-------- Extrait du document --------

Nous avons tous connu ou été confronté à un moment ou un autre de notre existence à des jeux divers et variés.
Et plus particulièrement à des jeux de cartes, comme le légendaire paquet de 52 cartes à jouer de papi et mamie ou alors aux cartons retrouvés dans le grenier plein de cartes Magic amassé durant la puberté de votre grand frère et peut-être plus récemment à la collectionnite aigue pour les cartes Pokémon du jeune cousin ayant trop regardé de vidéo sur YouTube…

Ça tombe bien, nous sommes sur YouTube ! et un cours d’histoire sur les origines des cartes ne ferait pas de mal à ce cousin dépassé par les événements entourant ses petits bouts de cartons si simples à fabriquer et pourtant si convoités !

Et parce que vous savez que le fil rouge de nos émissions est l’histoire de la ville de Lyon, vous allez voir que je n’ai pas choisi ce sujet au hasard…

A l’origine donc, pas de Pokémon, de sorciers aux charisme ravageur ou de pharaon au pouvoir magique sur les cartes à jouer.
Les cartes à collectionner comme nous les connaissons n’existaient pas, donc commençons pas le commencement !

Les plus anciennes cartes à jouer connues sont d'origine chinoise et apparurent durant la dynastie Tang entre 618 et 907 de notre ère, c’est-à-dire au moment où le format des livres passe du rouleau à la feuille.

--------

Consignes ->
A) Dressez la liste de tous les membres de la famille évoqués dans le texte sur l'histoire des cartes à jouer.
B) Reprenez le texte sur l'histoire des cartes à jouer à partir de l'endroit où il s'arrête.

-------- Documents fournis --------

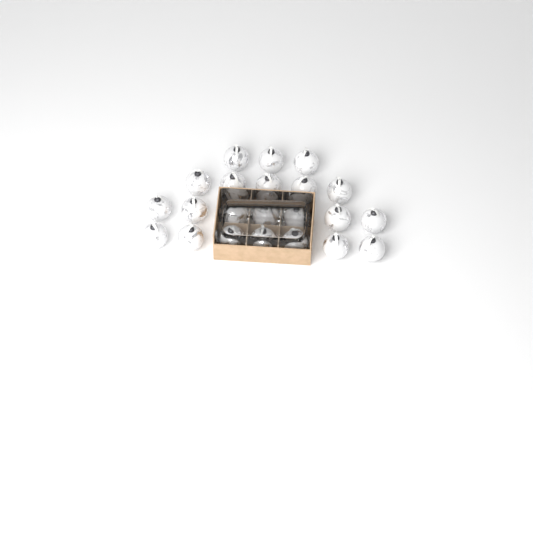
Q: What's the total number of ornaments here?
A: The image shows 22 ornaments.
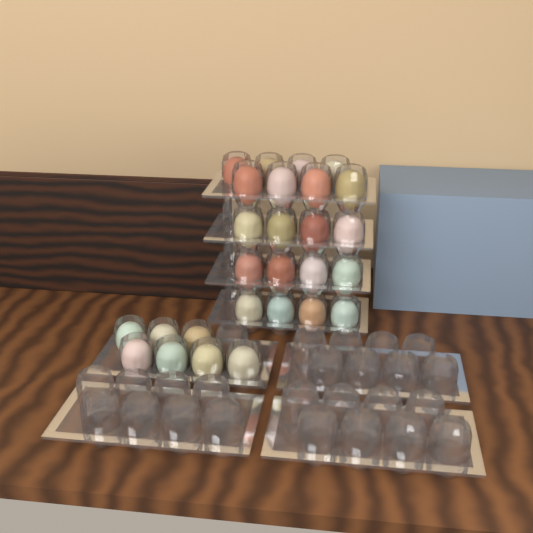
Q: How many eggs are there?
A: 27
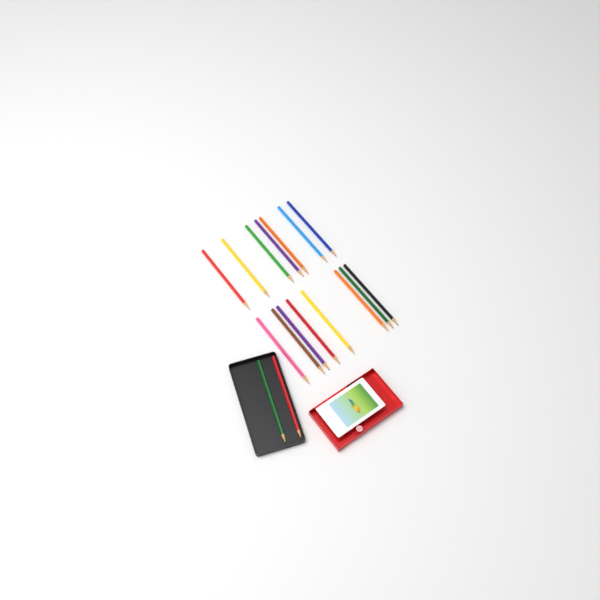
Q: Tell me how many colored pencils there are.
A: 17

--------

Réponses ->
A) papi, mamie, le grand frère, le jeune cousin

B)
Elles semblent avoir été développées à partir des anciens dés en provenance d'Inde et en liaison avec des pratiques divinatoires.
La plus ancienne carte, datée d’environ 1400 ans, a été trouvée par Albert von Le Coq à Tourfan en 1905 dans la province chinoise du Xinjiang.
Ces cartes sont parmi les premiers exemples d’estampes gravées et réalisées sur des pièces de bois, technique appelée xylographie et apparue à la fin de dynastie des Tang.

Joseph Needham, un éminent biochimiste et sinologue britannique ayant acquis une renommée mondiale en menant des recherches sur l'histoire des sciences et des techniques dans la civilisation chinoise estime, à la vue des différentes sources, que les cartes à jouer faites de plusieurs couches de papiers remontent au moins au IXème siècle.
Par ailleurs, ces cartes en papier évolueront au XIème siècle et donneront naissance aux dominos.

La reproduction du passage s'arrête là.